Sunday, April 17, 2011

"1001 Chairs for Ai Weiwei," New York, April 17, 2011, 1 pm


1001 Chairs for Ai Weiwei, April 17, 2011, 1 pm, organized by Creative Time, outside the Consulate-General of the People's Republic of China to the United Nations, 42nd Street and the West Side Highway. Photos: 16 Miles [more]

Most of the few hundred people who gathered to protest the arrest of Ai Weiwei were sitting in chairs outside of China's UN consulate by 1 pm this afternoon, the official start of the action. They were there for 1001 Chairs for Ai Weiwei, an event suggested by curator Steven Holmes as a tribute of sorts to Ai's installation Fairytale: 1001 Qing Dynasty Wooden Chairs, which featured just that number of wooden chairs and was staged in 2007 at Documenta 12.



Reports had come in throughout the morning of successful protests elsewhere in the world, including in Berlin, Hong Kong, and London. (As New Yorkers gathered, Greg Allen was on the scene in Washington, D.C., at the Chinese Embassy.) The local nonprofit Creative Time — whose director, Anne Pasternak, had sparked Holmes' idea while soliciting responses on Facebook — took the helm of the protests in New York, assembling a fairly sizable turnout given the short notice. (The official announcement went out only four days ago.)

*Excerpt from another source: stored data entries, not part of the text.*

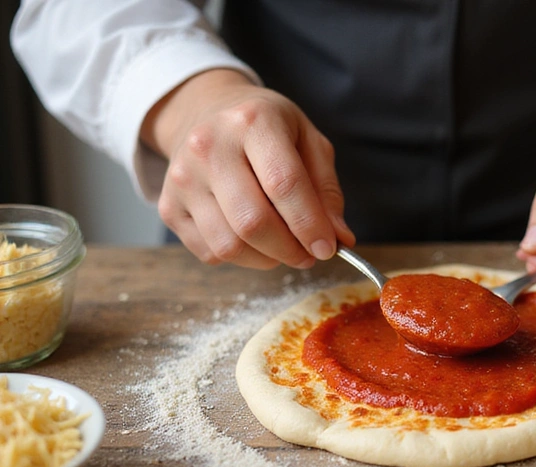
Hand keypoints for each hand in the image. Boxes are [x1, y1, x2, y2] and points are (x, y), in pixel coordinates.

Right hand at [141, 69, 353, 269]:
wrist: (207, 111)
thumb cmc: (267, 129)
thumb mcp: (308, 141)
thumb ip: (326, 190)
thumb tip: (340, 239)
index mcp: (253, 122)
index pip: (284, 184)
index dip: (310, 225)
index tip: (329, 248)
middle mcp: (208, 146)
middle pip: (253, 222)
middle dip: (290, 250)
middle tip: (309, 254)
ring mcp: (182, 177)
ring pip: (229, 245)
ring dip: (267, 259)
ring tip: (284, 248)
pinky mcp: (168, 206)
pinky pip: (209, 253)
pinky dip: (240, 258)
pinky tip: (253, 240)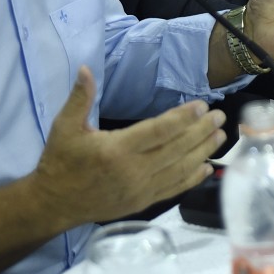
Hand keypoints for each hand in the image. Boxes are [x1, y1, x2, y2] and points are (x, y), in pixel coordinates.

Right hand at [33, 67, 225, 223]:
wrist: (53, 204)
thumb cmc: (60, 162)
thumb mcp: (64, 127)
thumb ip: (79, 98)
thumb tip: (86, 68)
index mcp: (116, 151)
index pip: (158, 132)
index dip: (182, 118)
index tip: (202, 106)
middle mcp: (133, 172)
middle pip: (175, 149)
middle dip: (200, 132)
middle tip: (220, 116)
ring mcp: (140, 190)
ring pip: (179, 170)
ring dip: (202, 152)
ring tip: (220, 136)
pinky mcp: (142, 202)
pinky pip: (173, 189)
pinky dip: (192, 178)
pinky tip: (207, 167)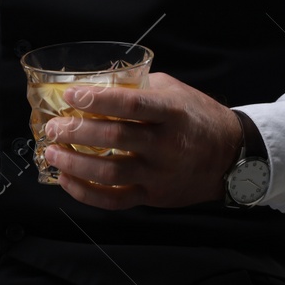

One group offered an unusual twist on Joseph Kosuth's One and Three Chairs (1965).





Those accustomed to seeing Falun Gong protesters assembled directly on 42nd Street, across from the consulate may have been surprised to find that the protest had actually been situated across the West Side Highway because of the size of the expected crowd. The consulate was located diagonally across street, making photo-ops of the masses and their chairs somewhat tricky. Some people marched, trying to win attention from passersby, while others sat comfortably in their chairs, reading books, playings with their phones, and speaking with — and making — friends.

After negotiating with the police, Pasternak led everyone with chairs just a few feet north, almost directly across the highway from the consulate. She held a black chair that had actually been used by Ai. "Leave it to Alanna Heiss to have a chair by Ai Weiwei," Pasternak said, holding it aloft, referring to the P.S.1 founder who had supplied it. She placed it down in the front of the seated crowd, letting more than a dozen photographers get to work.





Then, at the suggestion of a man among the protesters, the crowd stood up, leaving their empty chairs, a partial, temporary re-creation of Ai's Documenta piece.



A few hundred people in New York are, of course, not going to free Ai, but the mood seemed cautiously optimistic. Still, in a city with thousands of artists, curators, and people working in various ways in the arts, one person wondered aloud, why weren't there thousands of people out today? And will this momentary action actually amount to anything?

There were long walks to the subway and long bike rides ahead for many in the crowd. People picked up there chairs and started off, discussing what had just happened. Not far from my home, I was passed on my bicycle by a gentleman, pictured below, who had smartly perched his small seat on the back of his bike, a visible reminder that each chair from today's protest is safely on its way back home right now.